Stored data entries
━━━━━━━━━━━━━━━━━━━━━━━━━━━━━━

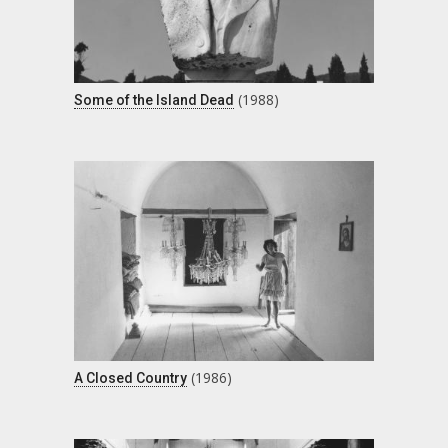
(1988)
Some of the Island Dead
(1986)
A Closed Country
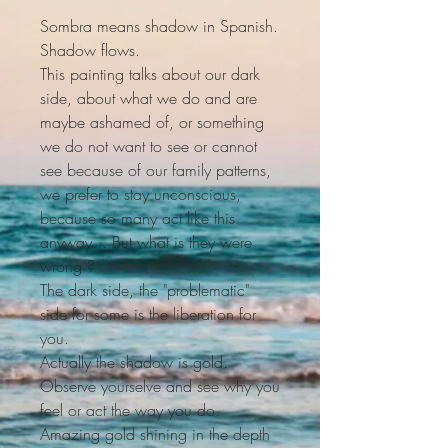
Sombra means shadow in Spanish.
Shadow flows.
This painting talks about our dark
side, about what we do and are
maybe ashamed of, or something
we do not want to see or cannot
see because of our family patterns,
we prefer to stay unconscious,
because so many act like this
anyway... But what is they were
wrong ?
The dark side, the "problematic"
side for some is the liberation for
you.
Actually the shadow is gold.
Observe yourselve and see why you
feel or act the way you do.
Amazing gold shining in the depth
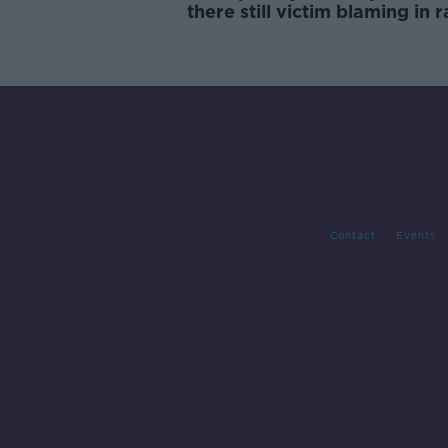
there still victim blaming in 
trials?
Contact
Events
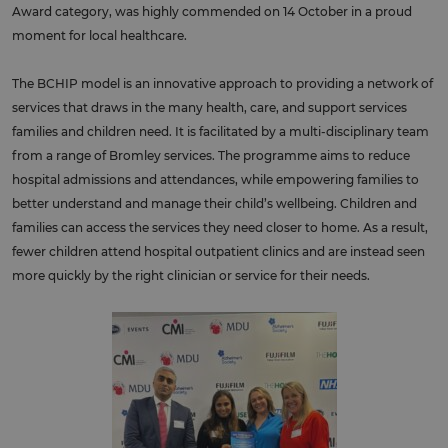
Award category, was highly commended on 14 October in a proud
moment for local healthcare.
The BCHIP model is an innovative approach to providing a network of
services that draws in the many health, care, and support services
families and children need. It is facilitated by a multi-disciplinary team
from a range of Bromley services. The programme aims to reduce
hospital admissions and attendances, while empowering families to
better understand and manage their child’s wellbeing. Children and
families can access the services they need closer to home. As a result,
fewer children attend hospital outpatient clinics and are instead seen
more quickly by the right clinician or service for their needs.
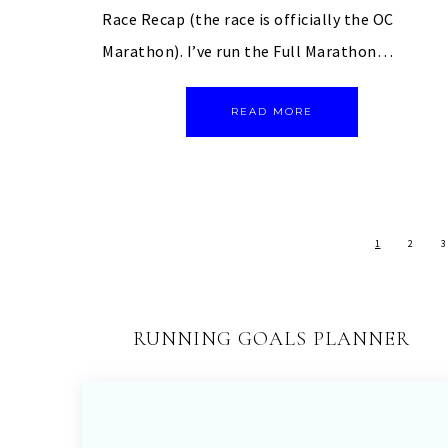
Race Recap (the race is officially the OC
Marathon). I’ve run the Full Marathon…
READ MORE
1
2
3
RUNNING GOALS PLANNER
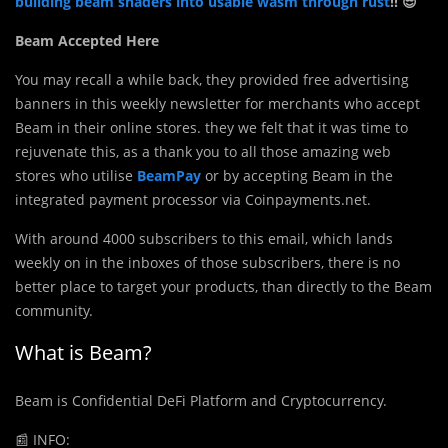
building beam shaders into usable wasm through rust
!! 😎
Beam Accepted Here
You may recall a while back, they provided free advertising
banners in this weekly newsletter for merchants who accept
Beam in their online stores. they we felt that it was time to
rejuvenate this, as a thank you to all those amazing web
stores who utilise
BeamPay
or by accepting Beam in the
integrated payment processor via Coinpayments.net.
With around 4000 subscribers to this email, which lands
weekly on in the inboxes of those subscribers, there is no
better place to target your products, than directly to the Beam
community.
What is Beam?
Beam is Confidential DeFi Platform and Cryptocurrency.
📰
INFO:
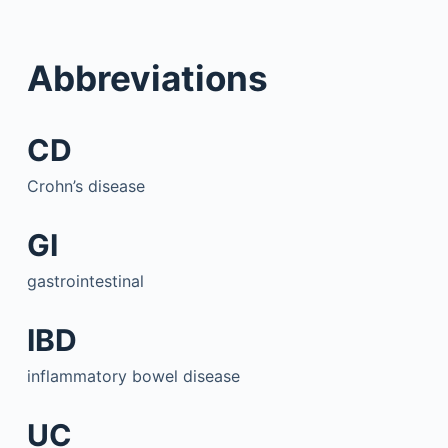
Abbreviations
CD
Crohn’s disease
GI
gastrointestinal
IBD
inflammatory bowel disease
UC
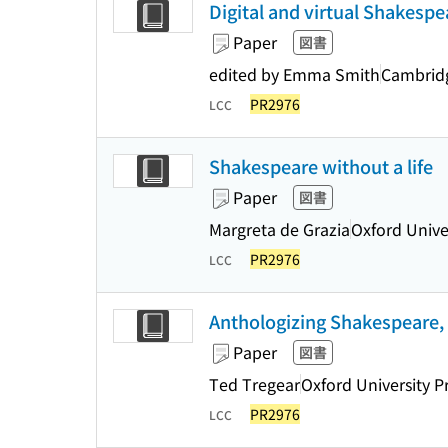
Digital and virtual Shakespe
Paper
図書
edited by Emma Smith
Cambridg
PR2976
LCC
Shakespeare without a life
Paper
図書
Margreta de Grazia
Oxford Unive
PR2976
LCC
Anthologizing Shakespeare,
Paper
図書
Ted Tregear
Oxford University P
PR2976
LCC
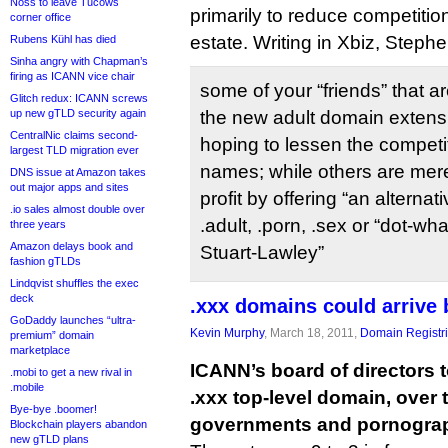
Noss to leave Tucows
primarily to reduce competitio
corner office
estate. Writing in Xbiz, Step
Rubens Kühl has died
Sinha angry with Chapman’s
firing as ICANN vice chair
some of your “friends” that ar
Glitch redux: ICANN screws
up new gTLD security again
the new adult domain extensi
CentralNic claims second-
hoping to lessen the competi
largest TLD migration ever
names; while others are mere
DNS issue at Amazon takes
out major apps and sites
profit by offering “an altern
.io sales almost double over
.adult, .porn, .sex or “dot-w
three years
Amazon delays book and
Stuart-Lawley”
fashion gTLDs
Lindqvist shuffles the exec
deck
.xxx domains could arrive
GoDaddy launches “ultra-
Kevin Murphy
, March 18, 2011,
Domain Registr
premium” domain
marketplace
ICANN’s board of directors 
.mobi to get a new rival in
.mobile
.xxx top-level domain, over 
Bye-bye .boomer!
governments and pornogra
Blockchain players abandon
new gTLD plans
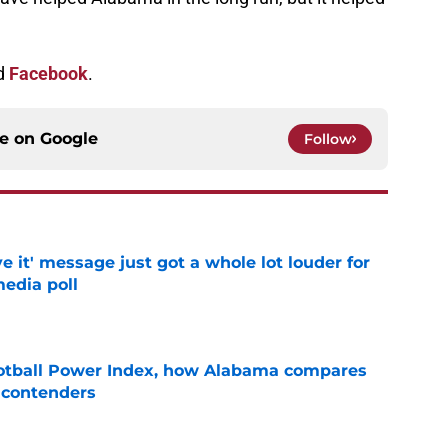
d
Facebook
.
ce on
Google
Follow
e it' message just got a whole lot louder for
edia poll
e
otball Power Index, how Alabama compares
f contenders
e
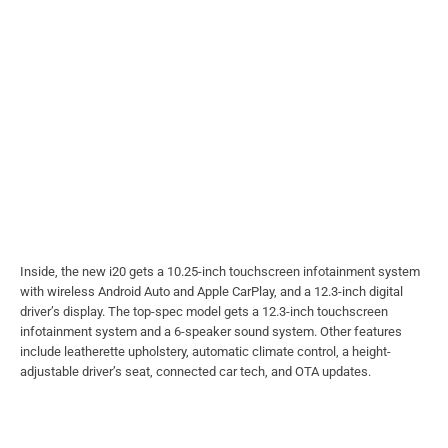
Inside, the new i20 gets a 10.25-inch touchscreen infotainment system
with wireless Android Auto and Apple CarPlay, and a 12.3-inch digital
driver’s display. The top-spec model gets a 12.3-inch touchscreen
infotainment system and a 6-speaker sound system. Other features
include leatherette upholstery, automatic climate control, a height-
adjustable driver’s seat, connected car tech, and OTA updates.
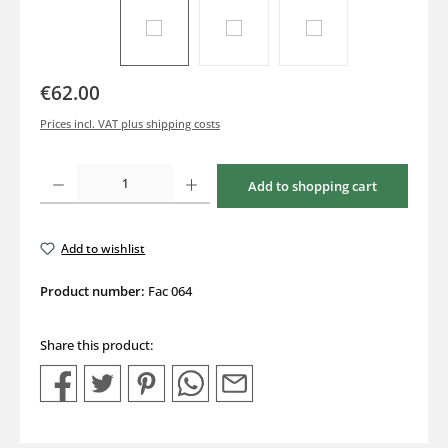
€62.00
Prices incl. VAT plus shipping costs
Product Quantity: Enter the desired amount or use the buttons to increase or decrea
Add to shopping cart
Add to wishlist
Product number:
Fac 064
Share this product:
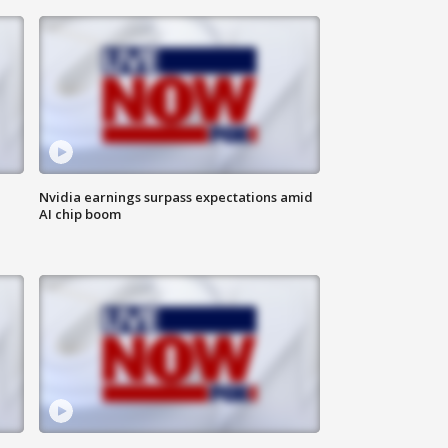
Nvidia earnings surpass expectations amid
AI chip boom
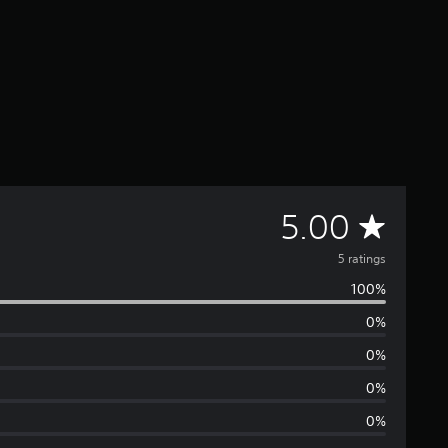
A
5.00
v
5 ratings
100%
e
0%
r
0%
a
0%
0%
g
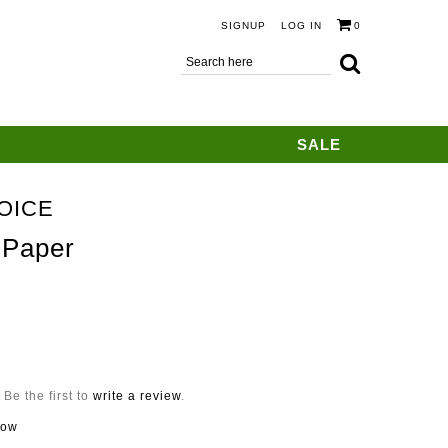
SIGNUP
LOG IN
0
SALE
OICE
 Paper
Be the first to
write a review
.
now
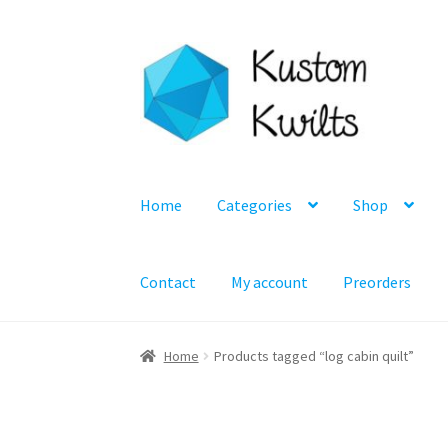
Skip
Skip
to
to
navigation
content
Home
Categories
Shop
Contact
My account
Preorders
Home
Products tagged “log cabin quilt”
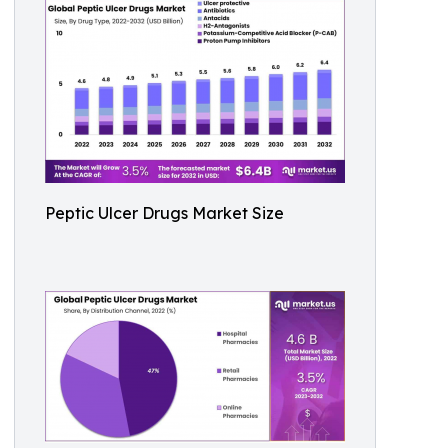
Peptic Ulcer Drugs Market Size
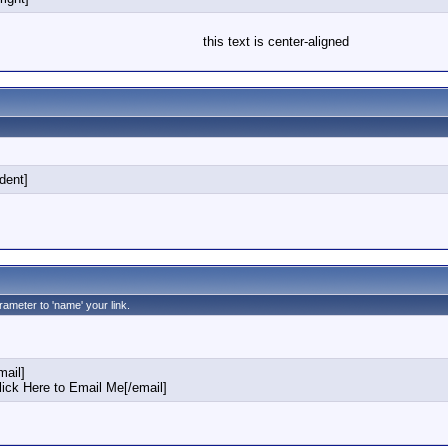
this text is center-aligned
ndent]
rameter to 'name' your link.
ail]
ck Here to Email Me[/email]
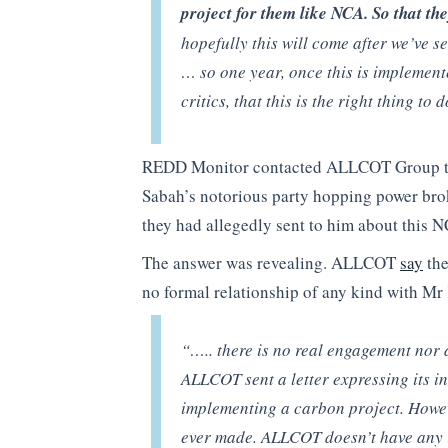
project for them like NCA. So that th
hopefully this will come after we’ve s
… so one year, once this is implement
critics, that this is the right thing to 
REDD Monitor contacted ALLCOT Group to 
Sabah’s notorious party hopping power brok
they had allegedly sent to him about this 
The answer was revealing. ALLCOT
say
the
no formal relationship of any kind with Mr 
“….. there is no real engagement nor 
ALLCOT sent a letter expressing its int
implementing a carbon project. Howe
ever made. ALLCOT doesn’t have any i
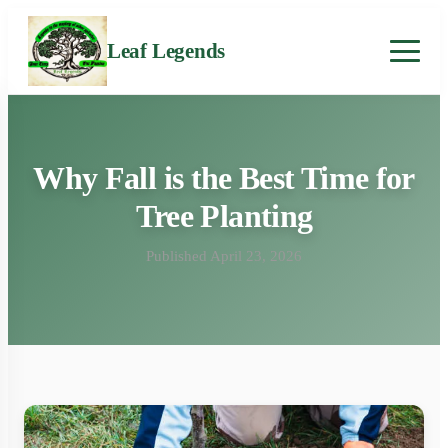
Leaf Legends
Why Fall is the Best Time for
Tree Planting
Published April 23, 2026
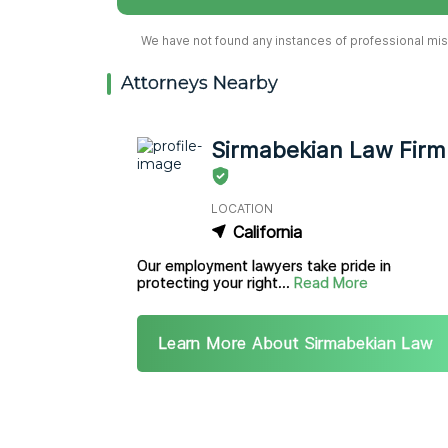
We have not found any instances of professional misc
Attorneys Nearby
Sirmabekian Law Firm
LOCATION
California
Our employment lawyers take pride in
protecting your right...
Read More
Learn More About Sirmabekian Law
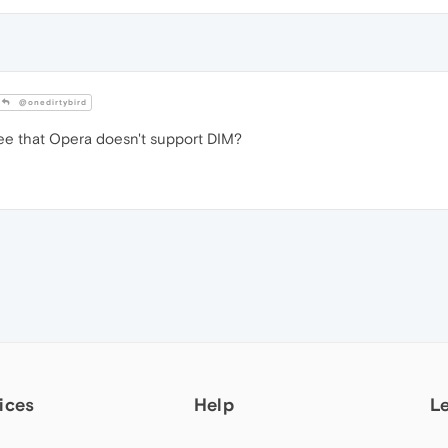
@onedirtybird
ee that Opera doesn't support DIM?
ices
Help
L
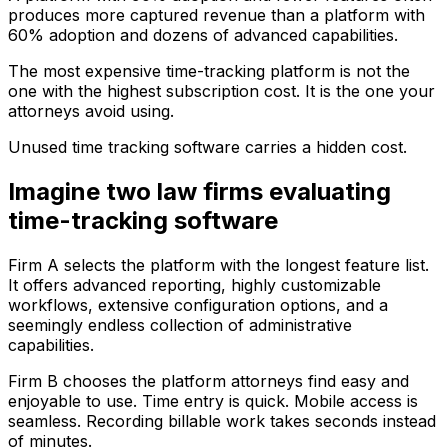
produces more captured revenue than a platform with
60% adoption and dozens of advanced capabilities.
The most expensive time-tracking platform is not the
one with the highest subscription cost. It is the one your
attorneys avoid using.
Unused time tracking software carries a hidden cost.
Imagine two law firms evaluating
time-tracking software
Firm A selects the platform with the longest feature list.
It offers advanced reporting, highly customizable
workflows, extensive configuration options, and a
seemingly endless collection of administrative
capabilities.
Firm B chooses the platform attorneys find easy and
enjoyable to use. Time entry is quick. Mobile access is
seamless. Recording billable work takes seconds instead
of minutes.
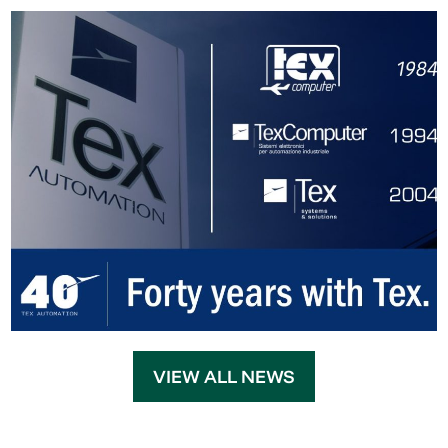
VIEW ALL NEWS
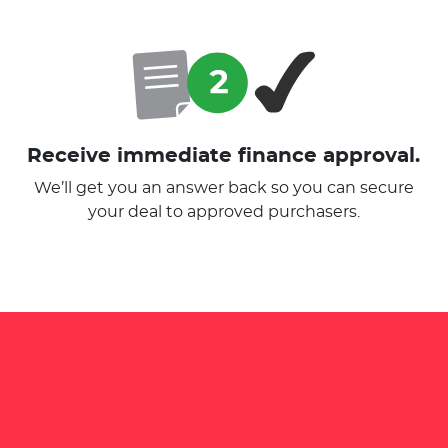
Receive immediate finance approval.
We’ll get you an answer back so you can secure
your deal to approved purchasers.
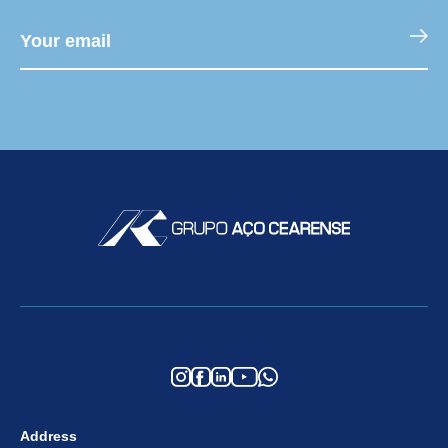
Address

━━━━━━━━━━━━━━━━━━━━━━━━━━━━━━

▶ To-do item
Could you write out every line of the listing above again, substituting "timekeeping" for "time-tracking" and changing nothing else, with the pictures omitted?

▶ Task output
(1988)
Some of the Island Dead
(1986)
A Closed Country
Sombra means shadow in Spanish.
Shadow flows.
This painting talks about our dark
side, about what we do and are
maybe ashamed of, or something
we do not want to see or cannot
see because of our family patterns,
we prefer to stay unconscious,
because so many act like this
anyway... But what is they were
wrong ?
The dark side, the "problematic"
side for some is the liberation for
you.
Actually the shadow is gold.
Observe yourselve and see why you
feel or act the way you do.
Amazing gold shining in the depth
there still victim blaming in 
trials?
Contact
Events
Award category, was highly commended on 14 October in a proud
moment for local healthcare.
The BCHIP model is an innovative approach to providing a network of
services that draws in the many health, care, and support services
families and children need. It is facilitated by a multi-disciplinary team
from a range of Bromley services. The programme aims to reduce
hospital admissions and attendances, while empowering families to
better understand and manage their child’s wellbeing. Children and
families can access the services they need closer to home. As a result,
fewer children attend hospital outpatient clinics and are instead seen
more quickly by the right clinician or service for their needs.
Race Recap (the race is officially the OC
Marathon). I’ve run the Full Marathon…
READ MORE
1
2
3
RUNNING GOALS PLANNER
building beam shaders into usable wasm through rust
!! 😎
Beam Accepted Here
You may recall a while back, they provided free advertising
banners in this weekly newsletter for merchants who accept
Beam in their online stores. they we felt that it was time to
rejuvenate this, as a thank you to all those amazing web
stores who utilise
BeamPay
or by accepting Beam in the
integrated payment processor via Coinpayments.net.
With around 4000 subscribers to this email, which lands
weekly on in the inboxes of those subscribers, there is no
better place to target your products, than directly to the Beam
community.
What is Beam?
Beam is Confidential DeFi Platform and Cryptocurrency.
📰
INFO:
Abbreviations
CD
Crohn’s disease
GI
gastrointestinal
IBD
inflammatory bowel disease
UC
Digital and virtual Shakespe
Paper
図書
edited by Emma Smith
Cambridg
PR2976
LCC
Shakespeare without a life
Paper
図書
Margreta de Grazia
Oxford Unive
PR2976
LCC
Anthologizing Shakespeare,
Paper
図書
Ted Tregear
Oxford University P
PR2976
LCC
Noss to leave Tucows
primarily to reduce competitio
corner office
estate. Writing in Xbiz, Step
Rubens Kühl has died
Sinha angry with Chapman’s
firing as ICANN vice chair
some of your “friends” that ar
Glitch redux: ICANN screws
up new gTLD security again
the new adult domain extensi
CentralNic claims second-
hoping to lessen the competi
largest TLD migration ever
names; while others are mere
DNS issue at Amazon takes
out major apps and sites
profit by offering “an altern
.io sales almost double over
.adult, .porn, .sex or “dot-w
three years
Amazon delays book and
Stuart-Lawley”
fashion gTLDs
Lindqvist shuffles the exec
deck
.xxx domains could arrive
GoDaddy launches “ultra-
Kevin Murphy
, March 18, 2011,
Domain Registr
premium” domain
marketplace
ICANN’s board of directors 
.mobi to get a new rival in
.mobile
.xxx top-level domain, over 
Bye-bye .boomer!
governments and pornogra
Blockchain players abandon
new gTLD plans
d
Facebook
.
ce on
Google
Follow
e it' message just got a whole lot louder for
edia poll
e
otball Power Index, how Alabama compares
f contenders
e
Inside, the new i20 gets a 10.25-inch touchscreen infotainment system
with wireless Android Auto and Apple CarPlay, and a 12.3-inch digital
driver’s display. The top-spec model gets a 12.3-inch touchscreen
infotainment system and a 6-speaker sound system. Other features
include leatherette upholstery, automatic climate control, a height-
adjustable driver’s seat, connected car tech, and OTA updates.
€62.00
Prices incl. VAT plus shipping costs
Product Quantity: Enter the desired amount or use the buttons to increase or decrea
Add to shopping cart
Add to wishlist
Product number:
Fac 064
Share this product:
Nvidia earnings surpass expectations amid
AI chip boom
A
5.00
v
5 ratings
100%
e
0%
r
0%
a
0%
0%
g
SIGNUP
LOG IN
0
SALE
OICE
 Paper
Be the first to
write a review
.
now
Skip
Skip
to
to
navigation
content
Home
Categories
Shop
Contact
My account
Preorders
Home
Products tagged “log cabin quilt”
Peptic Ulcer Drugs Market Size
this text is center-aligned
ndent]
rameter to 'name' your link.
ail]
ck Here to Email Me[/email]
project for them like NCA. So that th
hopefully this will come after we’ve s
… so one year, once this is implement
critics, that this is the right thing to 
REDD Monitor contacted ALLCOT Group to 
Sabah’s notorious party hopping power brok
they had allegedly sent to him about this 
The answer was revealing. ALLCOT
say
the
no formal relationship of any kind with Mr 
“….. there is no real engagement nor 
ALLCOT sent a letter expressing its int
implementing a carbon project. Howe
ever made. ALLCOT doesn’t have any i
Leaf Legends
Why Fall is the Best Time for
Tree Planting
Published April 23, 2026
We have not found any instances of professional misc
Attorneys Nearby
Sirmabekian Law Firm
LOCATION
California
Our employment lawyers take pride in
protecting your right...
Read More
Learn More About Sirmabekian Law
@onedirtybird
ee that Opera doesn't support DIM?
ices
Help
L
produces more captured revenue than a platform with
60% adoption and dozens of advanced capabilities.
The most expensive timekeeping platform is not the
one with the highest subscription cost. It is the one your
attorneys avoid using.
Unused time tracking software carries a hidden cost.
Imagine two law firms evaluating
timekeeping software
Firm A selects the platform with the longest feature list.
It offers advanced reporting, highly customizable
workflows, extensive configuration options, and a
seemingly endless collection of administrative
capabilities.
Firm B chooses the platform attorneys find easy and
enjoyable to use. Time entry is quick. Mobile access is
seamless. Recording billable work takes seconds instead
of minutes.
VIEW ALL NEWS
Receive immediate finance approval.
We’ll get you an answer back so you can secure
your deal to approved purchasers.
Address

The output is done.